* **Task directions**: What is wanted is every line below from the one with "index tip: (77, 178)" up to and including the one with "pinky tip: (278, 513)", retyped exactly, pictures excluded, nothing else.
++++
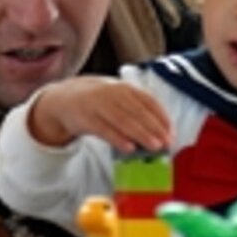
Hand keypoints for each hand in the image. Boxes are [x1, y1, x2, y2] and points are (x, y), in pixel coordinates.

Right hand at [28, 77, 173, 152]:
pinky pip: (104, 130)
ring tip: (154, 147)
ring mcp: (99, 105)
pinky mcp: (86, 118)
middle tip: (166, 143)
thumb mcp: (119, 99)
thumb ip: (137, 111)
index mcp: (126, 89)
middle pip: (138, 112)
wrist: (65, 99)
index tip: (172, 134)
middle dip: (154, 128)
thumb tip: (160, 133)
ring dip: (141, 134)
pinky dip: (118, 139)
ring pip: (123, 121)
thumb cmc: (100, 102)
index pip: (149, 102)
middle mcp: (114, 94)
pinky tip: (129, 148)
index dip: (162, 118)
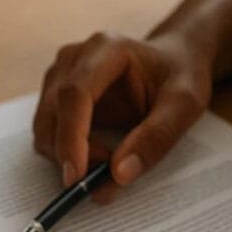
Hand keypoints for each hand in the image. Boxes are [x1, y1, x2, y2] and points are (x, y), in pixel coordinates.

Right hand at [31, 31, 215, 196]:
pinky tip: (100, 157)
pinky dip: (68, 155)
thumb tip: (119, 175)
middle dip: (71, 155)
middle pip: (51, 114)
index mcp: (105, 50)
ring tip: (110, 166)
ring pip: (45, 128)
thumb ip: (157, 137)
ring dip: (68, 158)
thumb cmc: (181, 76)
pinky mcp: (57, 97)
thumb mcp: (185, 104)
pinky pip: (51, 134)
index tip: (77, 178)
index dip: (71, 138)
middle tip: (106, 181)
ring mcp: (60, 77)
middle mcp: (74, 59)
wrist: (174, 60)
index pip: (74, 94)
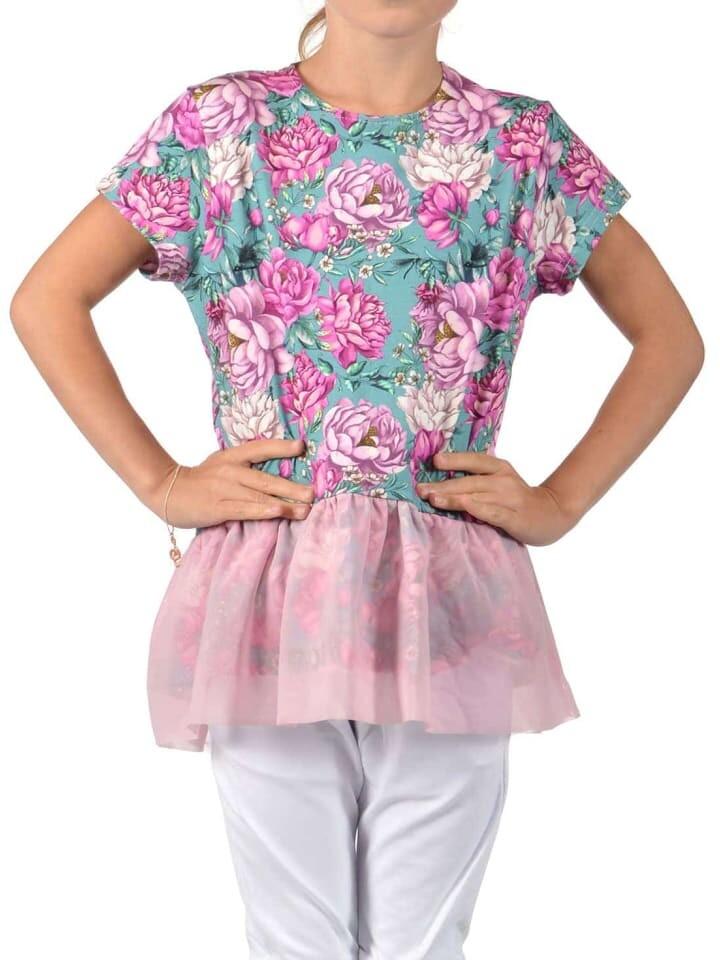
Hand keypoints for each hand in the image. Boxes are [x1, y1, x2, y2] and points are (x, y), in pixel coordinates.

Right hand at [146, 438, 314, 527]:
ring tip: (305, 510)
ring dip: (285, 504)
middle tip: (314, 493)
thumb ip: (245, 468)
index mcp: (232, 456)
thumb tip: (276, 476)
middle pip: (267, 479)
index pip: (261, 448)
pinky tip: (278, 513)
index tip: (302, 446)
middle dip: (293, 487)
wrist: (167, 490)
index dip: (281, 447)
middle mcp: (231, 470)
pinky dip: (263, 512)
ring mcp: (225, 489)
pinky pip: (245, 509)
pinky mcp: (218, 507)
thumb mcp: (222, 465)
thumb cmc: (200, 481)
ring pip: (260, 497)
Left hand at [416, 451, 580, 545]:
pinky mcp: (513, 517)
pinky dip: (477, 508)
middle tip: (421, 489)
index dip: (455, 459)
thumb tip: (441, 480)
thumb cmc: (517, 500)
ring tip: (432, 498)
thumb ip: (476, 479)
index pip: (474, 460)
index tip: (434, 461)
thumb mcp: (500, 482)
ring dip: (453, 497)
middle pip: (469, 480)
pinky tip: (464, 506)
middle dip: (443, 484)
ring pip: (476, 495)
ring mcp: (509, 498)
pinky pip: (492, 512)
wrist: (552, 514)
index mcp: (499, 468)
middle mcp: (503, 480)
++++
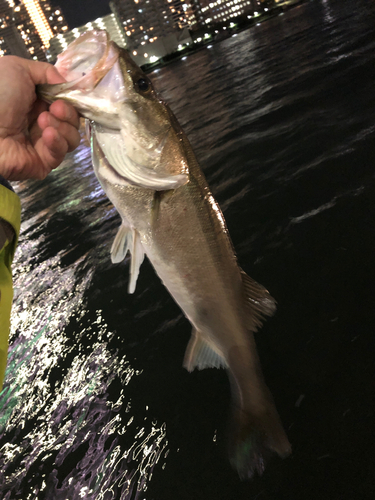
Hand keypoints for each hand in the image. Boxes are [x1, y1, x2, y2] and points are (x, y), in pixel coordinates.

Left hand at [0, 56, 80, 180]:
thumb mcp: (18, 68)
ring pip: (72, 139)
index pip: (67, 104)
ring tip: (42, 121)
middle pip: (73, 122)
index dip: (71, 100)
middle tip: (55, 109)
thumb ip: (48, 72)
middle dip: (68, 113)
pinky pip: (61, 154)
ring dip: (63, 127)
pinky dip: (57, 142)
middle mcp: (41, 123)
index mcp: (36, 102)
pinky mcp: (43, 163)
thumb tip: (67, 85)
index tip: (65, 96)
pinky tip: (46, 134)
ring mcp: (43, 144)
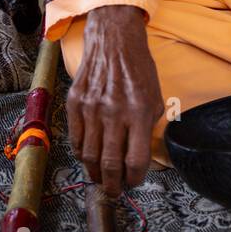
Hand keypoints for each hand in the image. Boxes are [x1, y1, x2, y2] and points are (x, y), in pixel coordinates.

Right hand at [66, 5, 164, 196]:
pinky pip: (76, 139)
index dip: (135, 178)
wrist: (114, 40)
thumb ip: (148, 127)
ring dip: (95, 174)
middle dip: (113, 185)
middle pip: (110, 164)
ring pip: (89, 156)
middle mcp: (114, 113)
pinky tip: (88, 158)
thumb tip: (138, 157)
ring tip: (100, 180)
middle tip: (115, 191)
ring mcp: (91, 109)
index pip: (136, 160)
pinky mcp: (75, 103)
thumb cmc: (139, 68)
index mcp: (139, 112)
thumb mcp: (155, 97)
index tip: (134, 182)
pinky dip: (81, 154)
++++
* **Output of the task**:
index tip: (77, 178)
index dip: (71, 138)
middle tip: (106, 181)
ring mcp: (60, 77)
middle mcp: (74, 59)
wrist: (174, 60)
index pip: (74, 94)
Hand keypoints for each hand in the image. Boxes are [x1, y1, x2, y2] and points are (x, y), in pixel coordinates.

Right hand at [146, 438, 314, 527]:
ring tip: (305, 510)
ring dip: (285, 504)
middle tip: (314, 493)
thumb ip: (245, 468)
index mcp: (232, 456)
thumb tip: (276, 476)
middle pip: (267, 479)
index pip: (261, 448)
pinky tip: (278, 513)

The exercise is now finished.